>>>

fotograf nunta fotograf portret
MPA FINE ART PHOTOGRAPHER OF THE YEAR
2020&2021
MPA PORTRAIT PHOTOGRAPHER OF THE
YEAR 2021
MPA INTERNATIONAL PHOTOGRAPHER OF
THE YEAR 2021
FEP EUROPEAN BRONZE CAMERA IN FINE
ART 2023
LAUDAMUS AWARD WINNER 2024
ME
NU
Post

<<<
>>>

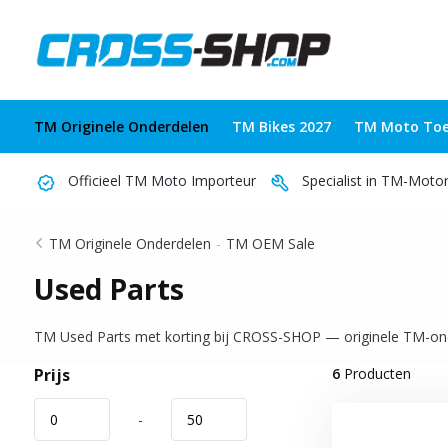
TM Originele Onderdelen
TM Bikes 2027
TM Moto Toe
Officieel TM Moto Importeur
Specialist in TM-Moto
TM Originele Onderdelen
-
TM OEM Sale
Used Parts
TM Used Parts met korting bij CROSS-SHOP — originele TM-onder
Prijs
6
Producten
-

<<<

* Work request:
Please return all lines from the records that hold the word "Parts".

* Output of the task:
Used Parts
TM Used Parts met korting bij CROSS-SHOP — originele TM-onder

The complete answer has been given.